▶ [Source extract]:
____
We also see Brent being occasionally homophobic, and generally inconsiderate towards all those around him. He’s a bad friend, buying people’s time rather than stopping and thinking about how his behaviours make people unhappy to be around him. When Dom, who has consistently and inexplicably supported Brent, starts to become successful, he offers him none of the same kindness and rejects him. He expects endless generosity from his fellow man, but sees no reason why anyone should receive the same from him.

Despite all his stunning flaws, we are meant to love him. “I don’t think there’s any real racism on David’s part,” a band member tells us. “He just doesn’t quite get it.” Clearly, we are meant to agree. On The One Show, Gervais confirmed that he does not see David Brent as genuinely bigoted.

“He’s accidentally offensive. He tries to please everyone, he’s trying to say the right thing, and because he’s not sure . . . It’s about that white, middle-class angst where he knows about political correctness and he doesn’t want to put his foot in it. And he’s not racist, and he’s not homophobic, and he’s not sexist, but he panics, and he digs himself into a hole.”

Let’s be clear, David Brent is all of those things. Life on the Road is not an interrogation of white, middle-class anxiety. It’s a portrayal of a racist, ableist, sexist person who we are encouraged to forgive because he has “good intentions”. I know a saying about good intentions.

When confronted about homophobic impressions, Brent responds, “I never actually specify whether he is a homosexual or not, so that’s in your mind.” Like Dapper Laughs, defences of Brent rest on the idea that if you find him offensive, the joke’s on you – that Brent as a character is actually mocking the Brents of real life. But in Life on the Road, it’s too unclear where the joke truly lies, and Brent is simply let off too easy. Personally, I wish I’d stuck to re-watching The Office.
____
▶ [Given entries]:
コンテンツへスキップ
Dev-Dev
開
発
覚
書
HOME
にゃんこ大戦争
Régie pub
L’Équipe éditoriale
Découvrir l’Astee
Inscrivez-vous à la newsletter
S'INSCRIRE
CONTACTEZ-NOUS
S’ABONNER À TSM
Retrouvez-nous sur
____
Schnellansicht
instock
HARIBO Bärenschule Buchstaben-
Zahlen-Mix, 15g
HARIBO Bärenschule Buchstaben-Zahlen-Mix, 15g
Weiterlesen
____
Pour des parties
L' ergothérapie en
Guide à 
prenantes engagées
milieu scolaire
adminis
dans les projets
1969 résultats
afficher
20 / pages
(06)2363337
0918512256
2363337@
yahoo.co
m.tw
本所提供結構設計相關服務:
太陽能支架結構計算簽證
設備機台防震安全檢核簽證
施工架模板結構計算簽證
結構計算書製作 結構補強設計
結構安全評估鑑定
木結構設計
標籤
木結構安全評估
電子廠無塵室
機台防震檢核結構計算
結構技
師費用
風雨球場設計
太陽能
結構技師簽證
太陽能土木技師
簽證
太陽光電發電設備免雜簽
____
▶ [Complete the following]:
(a) Copy the section of the excerpt on David Brent that opens with the words containing "Let’s be clear, David" and closes with "about good intentions.".
(b) Summarize the excerpt on David Brent in two sentences.
(c) According to the excerpt on David Brent, on which show did Gervais say he does not see Brent as genuinely bigoted?

▶ [Expected results]:
(a)
Let’s be clear, David Brent is all of those things. Life on the Road is not an interrogation of white, middle-class anxiety. It’s a portrayal of a racist, ableist, sexist person who we are encouraged to forgive because he has “good intentions”. I know a saying about good intentions.

(b) The excerpt on David Brent describes Brent in Life on the Road as occasionally homophobic, inconsiderate, and a bad friend who expects endless generosity but gives none in return. Gervais said on The One Show that Brent is not genuinely bigoted, but the writer insists that Brent is racist, ableist, and sexist and that he is let off too easy because it is too unclear where the joke lies.

(c) The One Show.